For each $i$ from $1$ to $N,$ try setting $a_1=i.$ Then we can determine the rest of the elements of $a$ by setting $a_i=b_{i-1}-a_{i-1}$ for each $2\le i\le N.$ If this indeed produces a valid permutation (all elements of $a$ are in $[1,N]$ and none repeat), then return the result.

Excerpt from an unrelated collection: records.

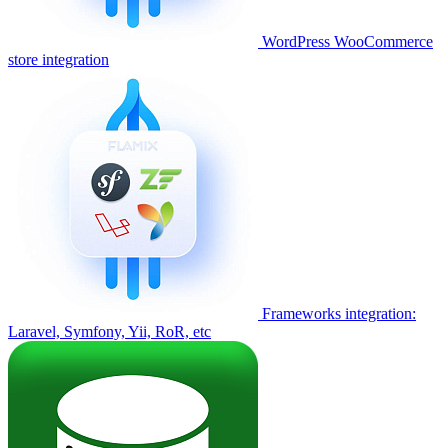
WordPress WooCommerce
store integration
Frameworks integration:
Laravel, Symfony, Yii, RoR, etc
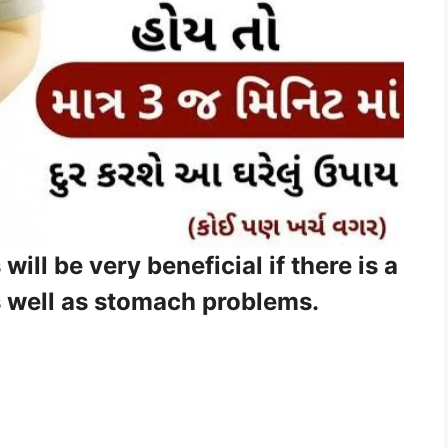
ll be very beneficial if there is a
s well as stomach problems.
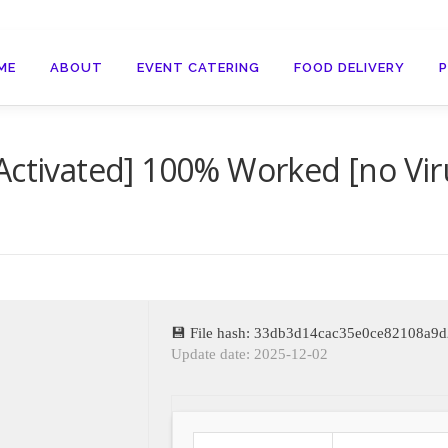
ME
ABOUT
EVENT CATERING
FOOD DELIVERY
Activated] 100% Worked [no Vir
💾 File hash: 33db3d14cac35e0ce82108a9
Update date: 2025-12-02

This runs in $O(N^2)$ time.

Dhruv Rohatgi's code:

#include <iostream>
#include <algorithm>
using namespace std;
 
int N;
int b[100000], d[100000], ans[100000];
bool used[100000];
 
int main() {
	freopen("photo.in","r",stdin);
	freopen("photo.out","w",stdout);
	cin >> N;
	for(int i=0;i<N-1;i++)
		cin >> b[i];
	for(int i=2;i<N;i++)
		d[i] = b[i-1]-b[i-2];
	for(int a=1;a<=N;a++)
	{
		ans[0] = a, ans[1] = b[0] - a;
		for(int i=2;i<N;i++)
			ans[i] = ans[i-2] + d[i];
		for(int i=1;i<=N;i++)
			used[i] = 0;
		bool bad = 0;
		for(int i=0;i<N;i++)
		{
			if(used[ans[i]] || ans[i] <= 0 || ans[i] > N)
			{
				bad = 1;
				break;
			}
			used[ans[i]] = 1;
		}
		if(!bad)
		{
			for(int i=0;i<N;i++)
			{
				cout << ans[i];
				if(i<N-1) cout << ' ';
			}
			cout << '\n';
			return 0;
		}
	}
}

Bonus: Solve the problem in $O(N).$